What needs to be done: Turn the lines from the start of the rows up to and including the line with "List each element's" into a JSON list of strings, one string per line, leaving out blank lines.

(Layout element entries)
+---+

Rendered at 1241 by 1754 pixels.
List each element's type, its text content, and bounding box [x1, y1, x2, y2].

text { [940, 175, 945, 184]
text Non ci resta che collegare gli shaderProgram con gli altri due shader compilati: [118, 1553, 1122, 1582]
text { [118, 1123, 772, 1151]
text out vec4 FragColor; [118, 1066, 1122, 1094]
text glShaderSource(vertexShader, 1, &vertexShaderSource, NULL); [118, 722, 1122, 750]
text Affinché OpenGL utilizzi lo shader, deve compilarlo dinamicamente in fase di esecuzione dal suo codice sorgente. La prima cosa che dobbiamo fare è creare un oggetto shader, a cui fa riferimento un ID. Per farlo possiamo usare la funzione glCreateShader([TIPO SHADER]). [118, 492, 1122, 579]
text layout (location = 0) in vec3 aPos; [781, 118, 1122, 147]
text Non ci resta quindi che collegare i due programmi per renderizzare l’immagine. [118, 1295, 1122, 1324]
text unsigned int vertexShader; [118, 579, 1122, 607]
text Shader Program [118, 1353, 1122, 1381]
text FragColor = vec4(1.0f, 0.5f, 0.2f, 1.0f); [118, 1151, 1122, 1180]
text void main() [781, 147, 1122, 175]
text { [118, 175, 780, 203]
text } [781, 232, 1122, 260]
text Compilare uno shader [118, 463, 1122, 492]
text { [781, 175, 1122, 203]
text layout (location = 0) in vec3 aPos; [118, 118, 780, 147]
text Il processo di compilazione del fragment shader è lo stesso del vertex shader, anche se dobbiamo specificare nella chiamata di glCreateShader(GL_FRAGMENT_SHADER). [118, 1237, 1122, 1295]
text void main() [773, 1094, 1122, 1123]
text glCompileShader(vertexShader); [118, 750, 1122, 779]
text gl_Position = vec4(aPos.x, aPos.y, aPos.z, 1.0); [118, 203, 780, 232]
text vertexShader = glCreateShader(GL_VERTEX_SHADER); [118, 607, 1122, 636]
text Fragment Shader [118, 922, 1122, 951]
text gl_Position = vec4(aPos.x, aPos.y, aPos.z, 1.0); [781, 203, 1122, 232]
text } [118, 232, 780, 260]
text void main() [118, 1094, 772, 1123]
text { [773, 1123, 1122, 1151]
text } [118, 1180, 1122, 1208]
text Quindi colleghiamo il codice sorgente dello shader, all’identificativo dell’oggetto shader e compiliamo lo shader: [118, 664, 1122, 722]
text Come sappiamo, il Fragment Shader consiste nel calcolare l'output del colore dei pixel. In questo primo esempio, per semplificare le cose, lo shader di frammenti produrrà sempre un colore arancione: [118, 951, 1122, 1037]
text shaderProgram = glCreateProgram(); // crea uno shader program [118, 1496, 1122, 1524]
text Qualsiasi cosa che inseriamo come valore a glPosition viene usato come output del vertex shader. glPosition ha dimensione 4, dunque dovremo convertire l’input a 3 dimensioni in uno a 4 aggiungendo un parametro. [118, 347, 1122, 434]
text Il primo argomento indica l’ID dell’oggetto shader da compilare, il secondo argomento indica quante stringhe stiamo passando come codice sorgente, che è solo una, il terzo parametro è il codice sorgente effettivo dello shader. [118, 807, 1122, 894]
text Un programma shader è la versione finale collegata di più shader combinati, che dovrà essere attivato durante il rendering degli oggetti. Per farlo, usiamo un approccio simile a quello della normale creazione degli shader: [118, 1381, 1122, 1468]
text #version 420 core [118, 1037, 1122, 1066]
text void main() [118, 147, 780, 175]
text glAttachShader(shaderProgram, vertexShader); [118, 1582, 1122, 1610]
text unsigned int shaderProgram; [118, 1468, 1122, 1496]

+---+

Answer to the exercise:
[
  "Rendered at 1241 by 1754 pixels.",
  "List each element's type, its text content, and bounding box [x1, y1, x2, y2]."
]